Page excerpt:
This month’s plan was simple: go on the moonlight tour of Changdeokgung Palace and grab some killer night shots. Easy, right? Yeah, sure. Like most things in Korea, it started with good intentions and spiraled into a caffeine-fueled test of endurance.

When you’re juggling multiple jobs, life becomes a series of half-baked logistics and Hail Marys. I’d booked the tickets back in September, sitting in my countryside office in Gyeongju, thinking I was ahead of the game. Moonlight tour? Check. Historic palace? Check. Good vibes and great photos? Absolutely.
Then my wife dropped the hammer:
“You realize that’s on the last day of the Mega Chuseok Holiday, right?”

Cue the mental record scratch.
For those who haven’t experienced a Korean holiday exodus, imagine every man, woman, and halmeoni in the country hitting the road at once. The Mega Chuseok was one of those freak cosmic alignments where red days collided with sandwich days, creating a weeklong migration. KTX tickets? Forget it. By the time I checked, the only ones left were in early October.
So yeah, my perfect plan had a gaping hole in it.
The Great Escape to Seoul

The new plan: leave from Gyeongju, hit Seoul mid-morning Sunday, shoot, crash overnight, then train it back at dawn and head straight to work.
No problem.
(That’s what I told myself, anyway.)

After parking my car in my coworker’s secret “free parking” spot — the kind you tell no one about — I blasted up to Seoul. Treated myself to an overpriced American diner-style brunch because self-care is real, even if it comes with mediocre hash browns.
Wandered around, killed some time, and hunted for a traditional-style café to set the tone before the palace tour. Found one in Ikseongdong — Silla Dang. Beautiful spot, perfect vibe, the counter is run by a lovely woman who recommended me a plate of homemade juak that tied the whole article together.

Hit café number two — Sangguk — perched on the edge of the palace with a rooftop view that makes you forget you’re surrounded by a million people holding selfie sticks.

Into the Moonlight
The tour itself hasn’t changed much since the early days, except now it’s sold out thanks to every K-drama junkie wanting that “Joseon night magic” experience. Tickets run about $30, and they’re gone before you can say Annyeonghaseyo.

Once you check in, they hand you an earpiece, herd you through the gate, and that’s when the real fun begins.
Now, here’s the deal for photographers: tripods are “not allowed.” Also no flash photography but if you are using a flash here, then I have some questions.
But here’s the other deal: no one actually checks after the gate.
If you’re slick, you can pull a little “don’t ask, don’t tell” operation like I did. Keep it collapsed, move fast, stay invisible. The key is to shoot quick and not hold up the group. Blend in, pop out, get the shot, vanish.

My targets were the flute player in the Saryeongjeong Pavilion, the reflecting pool, and the finale performance. But the lighting was darker than expected and the tour moved faster than a Seoulite on a lunch break. That meant chaos, missed shots, and ISO levels high enough to fry a sensor.

Supplied data:
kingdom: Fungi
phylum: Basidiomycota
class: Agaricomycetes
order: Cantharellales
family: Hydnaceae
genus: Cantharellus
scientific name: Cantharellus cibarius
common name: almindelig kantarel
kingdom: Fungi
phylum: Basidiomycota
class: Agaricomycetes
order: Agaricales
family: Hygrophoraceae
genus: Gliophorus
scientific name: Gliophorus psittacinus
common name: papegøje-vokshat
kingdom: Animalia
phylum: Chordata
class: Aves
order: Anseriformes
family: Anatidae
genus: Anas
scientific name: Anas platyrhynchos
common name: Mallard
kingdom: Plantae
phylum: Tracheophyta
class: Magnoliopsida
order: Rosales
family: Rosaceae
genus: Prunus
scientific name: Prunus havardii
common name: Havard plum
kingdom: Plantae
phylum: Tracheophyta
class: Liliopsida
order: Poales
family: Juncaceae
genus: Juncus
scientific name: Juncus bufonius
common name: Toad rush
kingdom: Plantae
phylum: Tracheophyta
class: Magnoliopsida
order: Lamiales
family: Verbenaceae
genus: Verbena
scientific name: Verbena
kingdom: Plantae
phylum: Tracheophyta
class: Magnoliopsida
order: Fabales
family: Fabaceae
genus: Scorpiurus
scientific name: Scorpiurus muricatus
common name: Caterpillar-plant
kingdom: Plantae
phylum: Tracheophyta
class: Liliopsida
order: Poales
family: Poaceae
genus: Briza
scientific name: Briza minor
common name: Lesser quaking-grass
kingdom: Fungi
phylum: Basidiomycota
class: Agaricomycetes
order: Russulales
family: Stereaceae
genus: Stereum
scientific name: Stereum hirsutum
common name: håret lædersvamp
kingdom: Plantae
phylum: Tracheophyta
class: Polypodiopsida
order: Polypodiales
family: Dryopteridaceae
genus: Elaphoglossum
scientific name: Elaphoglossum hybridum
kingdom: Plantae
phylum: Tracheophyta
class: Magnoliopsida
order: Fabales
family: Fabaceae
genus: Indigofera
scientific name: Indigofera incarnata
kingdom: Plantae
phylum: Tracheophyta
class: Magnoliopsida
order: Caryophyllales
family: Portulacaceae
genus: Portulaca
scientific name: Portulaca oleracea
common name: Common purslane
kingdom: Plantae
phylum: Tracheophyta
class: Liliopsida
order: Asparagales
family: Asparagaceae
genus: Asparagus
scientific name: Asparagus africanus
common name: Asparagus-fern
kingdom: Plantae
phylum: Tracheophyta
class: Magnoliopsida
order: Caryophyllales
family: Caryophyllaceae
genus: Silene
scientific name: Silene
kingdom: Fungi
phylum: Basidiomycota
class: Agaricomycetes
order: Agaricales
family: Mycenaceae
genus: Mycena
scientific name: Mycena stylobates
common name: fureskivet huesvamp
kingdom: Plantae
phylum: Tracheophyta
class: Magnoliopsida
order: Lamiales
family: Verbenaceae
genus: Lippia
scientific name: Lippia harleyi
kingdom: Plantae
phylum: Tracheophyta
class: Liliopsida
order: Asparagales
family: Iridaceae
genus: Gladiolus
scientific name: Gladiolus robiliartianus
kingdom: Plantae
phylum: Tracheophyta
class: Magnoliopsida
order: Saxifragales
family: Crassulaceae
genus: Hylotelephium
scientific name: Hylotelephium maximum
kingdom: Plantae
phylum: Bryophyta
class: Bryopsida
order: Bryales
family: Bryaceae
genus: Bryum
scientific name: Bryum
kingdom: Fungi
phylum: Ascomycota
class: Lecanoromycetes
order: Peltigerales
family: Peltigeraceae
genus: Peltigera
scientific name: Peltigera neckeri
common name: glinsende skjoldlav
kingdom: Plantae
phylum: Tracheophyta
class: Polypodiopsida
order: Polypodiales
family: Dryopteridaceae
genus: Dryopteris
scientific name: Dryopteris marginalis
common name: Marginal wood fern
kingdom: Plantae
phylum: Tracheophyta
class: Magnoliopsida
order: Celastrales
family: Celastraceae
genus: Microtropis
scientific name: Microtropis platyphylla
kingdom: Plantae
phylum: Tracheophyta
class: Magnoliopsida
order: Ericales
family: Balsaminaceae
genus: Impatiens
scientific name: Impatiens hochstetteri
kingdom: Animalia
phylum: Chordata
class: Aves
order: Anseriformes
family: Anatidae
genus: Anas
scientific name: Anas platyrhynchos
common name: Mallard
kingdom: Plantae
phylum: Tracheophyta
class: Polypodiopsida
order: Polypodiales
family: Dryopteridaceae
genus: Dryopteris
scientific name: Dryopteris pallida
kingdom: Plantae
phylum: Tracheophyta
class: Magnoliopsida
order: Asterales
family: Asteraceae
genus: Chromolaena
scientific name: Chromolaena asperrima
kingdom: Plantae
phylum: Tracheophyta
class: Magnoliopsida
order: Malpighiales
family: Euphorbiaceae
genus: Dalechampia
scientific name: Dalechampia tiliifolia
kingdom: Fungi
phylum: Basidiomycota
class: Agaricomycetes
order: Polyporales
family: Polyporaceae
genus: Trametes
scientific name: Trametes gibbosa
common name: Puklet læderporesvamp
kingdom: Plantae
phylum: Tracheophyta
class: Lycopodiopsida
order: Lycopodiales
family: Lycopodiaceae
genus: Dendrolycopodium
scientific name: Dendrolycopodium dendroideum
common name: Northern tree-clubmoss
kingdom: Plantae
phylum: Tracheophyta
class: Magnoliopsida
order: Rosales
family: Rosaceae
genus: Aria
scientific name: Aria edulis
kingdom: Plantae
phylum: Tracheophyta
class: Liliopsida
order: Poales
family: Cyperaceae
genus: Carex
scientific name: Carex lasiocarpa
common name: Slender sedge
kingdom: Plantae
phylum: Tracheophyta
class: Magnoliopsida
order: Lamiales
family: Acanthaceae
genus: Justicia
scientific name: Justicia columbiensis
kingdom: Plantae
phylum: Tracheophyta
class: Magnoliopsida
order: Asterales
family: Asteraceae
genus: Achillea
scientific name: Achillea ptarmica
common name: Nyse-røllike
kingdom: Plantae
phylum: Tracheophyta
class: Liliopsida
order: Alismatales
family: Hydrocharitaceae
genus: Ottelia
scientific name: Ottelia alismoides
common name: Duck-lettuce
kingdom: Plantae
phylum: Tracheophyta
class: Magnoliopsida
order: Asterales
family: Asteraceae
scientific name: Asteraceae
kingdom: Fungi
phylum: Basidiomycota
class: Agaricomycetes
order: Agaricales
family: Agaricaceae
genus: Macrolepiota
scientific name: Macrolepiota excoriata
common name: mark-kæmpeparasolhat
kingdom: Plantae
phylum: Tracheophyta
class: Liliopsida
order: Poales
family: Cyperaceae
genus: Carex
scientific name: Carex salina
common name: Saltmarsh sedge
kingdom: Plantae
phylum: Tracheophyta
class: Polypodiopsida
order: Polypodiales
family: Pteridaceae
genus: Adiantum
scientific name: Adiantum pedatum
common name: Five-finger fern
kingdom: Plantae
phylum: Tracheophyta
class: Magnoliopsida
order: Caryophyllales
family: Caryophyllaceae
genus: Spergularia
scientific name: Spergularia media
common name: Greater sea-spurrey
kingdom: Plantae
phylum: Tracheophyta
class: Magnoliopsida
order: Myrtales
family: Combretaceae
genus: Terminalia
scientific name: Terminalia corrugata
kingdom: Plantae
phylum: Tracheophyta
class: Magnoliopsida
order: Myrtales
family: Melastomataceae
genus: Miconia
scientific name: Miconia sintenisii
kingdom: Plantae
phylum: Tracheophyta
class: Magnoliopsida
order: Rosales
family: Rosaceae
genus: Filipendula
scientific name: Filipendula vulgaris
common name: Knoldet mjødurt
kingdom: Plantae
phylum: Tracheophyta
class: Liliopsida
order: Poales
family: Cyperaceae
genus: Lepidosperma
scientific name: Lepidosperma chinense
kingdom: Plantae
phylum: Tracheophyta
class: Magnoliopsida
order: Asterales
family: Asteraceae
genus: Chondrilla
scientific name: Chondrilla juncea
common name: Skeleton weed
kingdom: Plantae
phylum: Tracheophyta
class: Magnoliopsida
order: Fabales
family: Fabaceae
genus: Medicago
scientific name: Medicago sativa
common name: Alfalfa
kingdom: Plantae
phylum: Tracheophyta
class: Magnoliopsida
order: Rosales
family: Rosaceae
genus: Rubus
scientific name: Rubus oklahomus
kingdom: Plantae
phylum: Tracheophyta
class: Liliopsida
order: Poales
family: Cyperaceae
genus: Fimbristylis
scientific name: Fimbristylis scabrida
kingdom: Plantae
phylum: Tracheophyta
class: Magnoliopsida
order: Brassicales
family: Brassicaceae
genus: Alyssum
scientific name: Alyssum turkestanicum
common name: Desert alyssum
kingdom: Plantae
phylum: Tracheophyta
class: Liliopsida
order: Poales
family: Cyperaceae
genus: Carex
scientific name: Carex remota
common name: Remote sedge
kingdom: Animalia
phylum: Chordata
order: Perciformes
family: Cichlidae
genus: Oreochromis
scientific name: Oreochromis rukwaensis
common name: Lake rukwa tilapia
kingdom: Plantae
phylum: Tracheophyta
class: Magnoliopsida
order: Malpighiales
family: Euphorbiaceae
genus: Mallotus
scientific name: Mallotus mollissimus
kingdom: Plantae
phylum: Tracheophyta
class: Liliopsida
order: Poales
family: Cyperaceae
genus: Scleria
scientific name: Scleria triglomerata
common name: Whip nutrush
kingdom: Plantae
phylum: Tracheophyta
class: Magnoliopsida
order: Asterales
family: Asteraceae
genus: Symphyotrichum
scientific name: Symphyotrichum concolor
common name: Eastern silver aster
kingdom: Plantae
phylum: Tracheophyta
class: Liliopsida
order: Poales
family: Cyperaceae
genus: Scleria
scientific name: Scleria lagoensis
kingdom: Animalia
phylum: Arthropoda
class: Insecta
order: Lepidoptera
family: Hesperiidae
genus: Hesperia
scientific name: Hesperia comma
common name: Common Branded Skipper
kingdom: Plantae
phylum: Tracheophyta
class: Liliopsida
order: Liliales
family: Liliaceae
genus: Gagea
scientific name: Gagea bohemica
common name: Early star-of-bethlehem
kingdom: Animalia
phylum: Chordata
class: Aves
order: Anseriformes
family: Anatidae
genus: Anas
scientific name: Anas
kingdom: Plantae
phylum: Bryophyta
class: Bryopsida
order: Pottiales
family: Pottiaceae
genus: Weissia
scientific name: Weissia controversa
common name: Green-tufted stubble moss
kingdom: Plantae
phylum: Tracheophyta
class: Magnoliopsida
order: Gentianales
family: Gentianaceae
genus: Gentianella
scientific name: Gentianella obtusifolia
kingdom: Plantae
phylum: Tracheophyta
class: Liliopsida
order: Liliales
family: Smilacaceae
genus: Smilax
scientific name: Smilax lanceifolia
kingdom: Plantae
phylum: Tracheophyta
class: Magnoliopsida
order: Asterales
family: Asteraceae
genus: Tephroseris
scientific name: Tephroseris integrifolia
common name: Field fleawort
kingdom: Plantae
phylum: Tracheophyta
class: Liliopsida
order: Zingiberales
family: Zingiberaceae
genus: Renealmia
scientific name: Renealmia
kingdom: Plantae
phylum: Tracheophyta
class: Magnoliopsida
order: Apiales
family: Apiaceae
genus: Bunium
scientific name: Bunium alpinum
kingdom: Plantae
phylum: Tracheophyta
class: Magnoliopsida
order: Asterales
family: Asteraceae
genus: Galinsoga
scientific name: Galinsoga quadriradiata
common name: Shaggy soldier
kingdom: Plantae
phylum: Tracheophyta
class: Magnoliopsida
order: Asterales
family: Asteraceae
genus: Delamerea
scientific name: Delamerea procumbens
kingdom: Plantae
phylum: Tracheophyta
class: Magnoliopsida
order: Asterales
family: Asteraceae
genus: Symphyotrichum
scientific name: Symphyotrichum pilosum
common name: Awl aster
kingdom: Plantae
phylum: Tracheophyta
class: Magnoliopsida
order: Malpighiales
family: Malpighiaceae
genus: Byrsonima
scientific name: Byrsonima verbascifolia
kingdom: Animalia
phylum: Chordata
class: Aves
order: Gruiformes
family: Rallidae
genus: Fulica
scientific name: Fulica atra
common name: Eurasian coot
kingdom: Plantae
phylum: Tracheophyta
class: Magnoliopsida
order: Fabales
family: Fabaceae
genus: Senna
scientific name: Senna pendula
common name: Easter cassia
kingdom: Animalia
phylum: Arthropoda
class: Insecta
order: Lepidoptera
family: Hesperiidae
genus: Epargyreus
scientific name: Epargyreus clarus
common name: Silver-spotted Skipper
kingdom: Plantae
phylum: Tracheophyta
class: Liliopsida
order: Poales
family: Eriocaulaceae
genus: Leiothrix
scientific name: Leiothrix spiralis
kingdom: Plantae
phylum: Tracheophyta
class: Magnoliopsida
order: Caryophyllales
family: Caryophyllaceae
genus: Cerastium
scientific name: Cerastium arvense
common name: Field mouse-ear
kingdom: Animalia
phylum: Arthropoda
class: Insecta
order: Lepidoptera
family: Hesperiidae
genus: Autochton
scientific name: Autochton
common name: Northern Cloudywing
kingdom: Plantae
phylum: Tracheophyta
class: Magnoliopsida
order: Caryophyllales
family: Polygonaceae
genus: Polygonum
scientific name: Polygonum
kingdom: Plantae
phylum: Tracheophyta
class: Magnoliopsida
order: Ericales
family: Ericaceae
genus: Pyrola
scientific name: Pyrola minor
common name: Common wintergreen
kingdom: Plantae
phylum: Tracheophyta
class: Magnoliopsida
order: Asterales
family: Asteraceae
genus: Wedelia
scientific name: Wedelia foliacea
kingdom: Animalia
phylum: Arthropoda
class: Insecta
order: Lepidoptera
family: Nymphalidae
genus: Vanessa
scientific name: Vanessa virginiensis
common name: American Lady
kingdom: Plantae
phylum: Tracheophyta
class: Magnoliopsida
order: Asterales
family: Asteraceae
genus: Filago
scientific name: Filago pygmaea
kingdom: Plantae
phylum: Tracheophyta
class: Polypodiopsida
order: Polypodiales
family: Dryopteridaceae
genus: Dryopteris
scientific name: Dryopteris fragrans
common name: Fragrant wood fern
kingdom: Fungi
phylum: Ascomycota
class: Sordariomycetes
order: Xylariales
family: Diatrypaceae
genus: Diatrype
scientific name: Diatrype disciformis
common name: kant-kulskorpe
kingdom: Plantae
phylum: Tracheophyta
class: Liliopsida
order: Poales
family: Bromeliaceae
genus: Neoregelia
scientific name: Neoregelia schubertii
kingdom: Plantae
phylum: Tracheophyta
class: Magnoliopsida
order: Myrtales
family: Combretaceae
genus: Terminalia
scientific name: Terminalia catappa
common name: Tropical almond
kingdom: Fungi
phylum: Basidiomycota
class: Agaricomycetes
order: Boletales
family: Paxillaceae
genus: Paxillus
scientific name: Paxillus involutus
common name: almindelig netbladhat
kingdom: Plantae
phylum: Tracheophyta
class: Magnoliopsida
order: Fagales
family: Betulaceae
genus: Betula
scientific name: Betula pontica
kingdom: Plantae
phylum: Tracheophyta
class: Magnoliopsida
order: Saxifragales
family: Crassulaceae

What the task requires:
Transcribe the palace tour account, beginning at the words "For those who" and stopping after "No problem.". Work only from the palace tour account; the listing plays no part.

Full response:
For those who haven’t experienced a Korean holiday exodus, imagine every man, woman, and halmeoni in the country hitting the road at once. The Mega Chuseok was one of those freak cosmic alignments where red days collided with sandwich days, creating a weeklong migration. KTX tickets? Forget it. By the time I checked, the only ones left were in early October.
So yeah, my perfect plan had a gaping hole in it.
The Great Escape to Seoul

The new plan: leave from Gyeongju, hit Seoul mid-morning Sunday, shoot, crash overnight, then train it back at dawn and head straight to work.
No problem.